DATASET RECORDS below:

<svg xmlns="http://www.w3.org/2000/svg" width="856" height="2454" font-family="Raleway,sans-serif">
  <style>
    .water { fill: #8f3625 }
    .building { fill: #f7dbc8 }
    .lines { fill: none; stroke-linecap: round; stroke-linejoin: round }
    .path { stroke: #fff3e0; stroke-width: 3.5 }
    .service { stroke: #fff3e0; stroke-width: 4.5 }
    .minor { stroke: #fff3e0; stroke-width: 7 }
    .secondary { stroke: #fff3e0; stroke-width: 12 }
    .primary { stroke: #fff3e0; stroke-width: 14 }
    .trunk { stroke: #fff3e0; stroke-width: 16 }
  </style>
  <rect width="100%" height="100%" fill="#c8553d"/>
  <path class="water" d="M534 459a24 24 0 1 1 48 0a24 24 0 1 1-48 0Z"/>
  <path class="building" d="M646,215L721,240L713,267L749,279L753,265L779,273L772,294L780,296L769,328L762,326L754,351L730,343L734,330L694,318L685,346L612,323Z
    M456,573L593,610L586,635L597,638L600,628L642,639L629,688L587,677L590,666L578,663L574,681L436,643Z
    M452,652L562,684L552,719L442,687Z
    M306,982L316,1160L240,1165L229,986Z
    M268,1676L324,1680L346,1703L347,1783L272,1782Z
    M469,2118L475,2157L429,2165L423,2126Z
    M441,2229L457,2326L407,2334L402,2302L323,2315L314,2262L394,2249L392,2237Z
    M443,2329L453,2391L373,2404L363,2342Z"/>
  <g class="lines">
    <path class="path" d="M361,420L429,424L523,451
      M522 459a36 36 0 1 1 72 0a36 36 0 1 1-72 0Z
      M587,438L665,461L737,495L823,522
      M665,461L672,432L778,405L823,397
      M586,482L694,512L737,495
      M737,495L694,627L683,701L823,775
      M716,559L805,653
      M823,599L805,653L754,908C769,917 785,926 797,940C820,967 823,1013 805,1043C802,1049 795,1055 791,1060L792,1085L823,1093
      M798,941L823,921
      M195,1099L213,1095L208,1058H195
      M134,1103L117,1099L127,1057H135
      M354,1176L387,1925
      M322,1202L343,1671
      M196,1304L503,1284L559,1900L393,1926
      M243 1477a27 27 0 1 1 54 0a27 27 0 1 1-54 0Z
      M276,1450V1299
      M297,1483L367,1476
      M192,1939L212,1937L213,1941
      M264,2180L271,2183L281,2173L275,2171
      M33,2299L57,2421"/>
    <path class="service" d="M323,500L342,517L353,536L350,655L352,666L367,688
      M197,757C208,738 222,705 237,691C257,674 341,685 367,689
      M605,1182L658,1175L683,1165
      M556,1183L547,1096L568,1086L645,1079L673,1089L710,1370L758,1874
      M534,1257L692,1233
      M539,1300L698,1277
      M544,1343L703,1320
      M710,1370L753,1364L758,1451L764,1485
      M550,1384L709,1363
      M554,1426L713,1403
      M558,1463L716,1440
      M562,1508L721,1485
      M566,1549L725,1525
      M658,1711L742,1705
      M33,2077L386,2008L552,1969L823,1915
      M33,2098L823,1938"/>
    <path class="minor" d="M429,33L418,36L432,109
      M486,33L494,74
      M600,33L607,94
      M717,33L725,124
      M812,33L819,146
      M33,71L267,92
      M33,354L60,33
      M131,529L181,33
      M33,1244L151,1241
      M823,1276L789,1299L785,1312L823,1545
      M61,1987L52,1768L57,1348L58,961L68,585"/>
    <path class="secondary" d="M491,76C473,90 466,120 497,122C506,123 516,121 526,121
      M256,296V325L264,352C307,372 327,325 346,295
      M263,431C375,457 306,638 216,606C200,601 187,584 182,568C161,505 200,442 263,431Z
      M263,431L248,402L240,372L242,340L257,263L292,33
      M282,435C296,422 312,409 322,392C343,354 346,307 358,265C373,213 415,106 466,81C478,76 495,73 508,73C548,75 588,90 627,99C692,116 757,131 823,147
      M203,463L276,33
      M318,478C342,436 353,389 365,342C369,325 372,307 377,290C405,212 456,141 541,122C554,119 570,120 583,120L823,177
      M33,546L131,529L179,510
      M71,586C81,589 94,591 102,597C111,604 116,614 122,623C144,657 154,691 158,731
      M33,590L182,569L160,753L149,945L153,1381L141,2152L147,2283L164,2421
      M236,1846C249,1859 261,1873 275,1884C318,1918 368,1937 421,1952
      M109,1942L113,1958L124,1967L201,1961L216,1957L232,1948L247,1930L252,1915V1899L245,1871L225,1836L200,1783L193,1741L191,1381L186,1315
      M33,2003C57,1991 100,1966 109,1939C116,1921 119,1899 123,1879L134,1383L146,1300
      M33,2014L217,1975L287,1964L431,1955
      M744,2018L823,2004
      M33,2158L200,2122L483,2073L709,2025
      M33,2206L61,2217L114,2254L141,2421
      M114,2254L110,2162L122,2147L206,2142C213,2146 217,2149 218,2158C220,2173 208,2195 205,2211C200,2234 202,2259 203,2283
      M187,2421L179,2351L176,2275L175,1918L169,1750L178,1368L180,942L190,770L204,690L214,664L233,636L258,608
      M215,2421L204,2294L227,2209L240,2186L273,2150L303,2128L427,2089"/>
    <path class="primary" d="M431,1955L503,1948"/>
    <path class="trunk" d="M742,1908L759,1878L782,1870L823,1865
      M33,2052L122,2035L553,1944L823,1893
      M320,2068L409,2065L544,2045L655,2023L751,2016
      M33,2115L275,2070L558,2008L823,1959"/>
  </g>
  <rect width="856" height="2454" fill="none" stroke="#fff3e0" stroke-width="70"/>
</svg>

End of DATASET RECORDS.

- _YOUR ASSIGNMENT_
Above are the records; copy each line from them that includes the string "lines".

- _EXERCISE OUTPUT_
    .lines { fill: none; stroke-linecap: round; stroke-linejoin: round }
  <g class="lines">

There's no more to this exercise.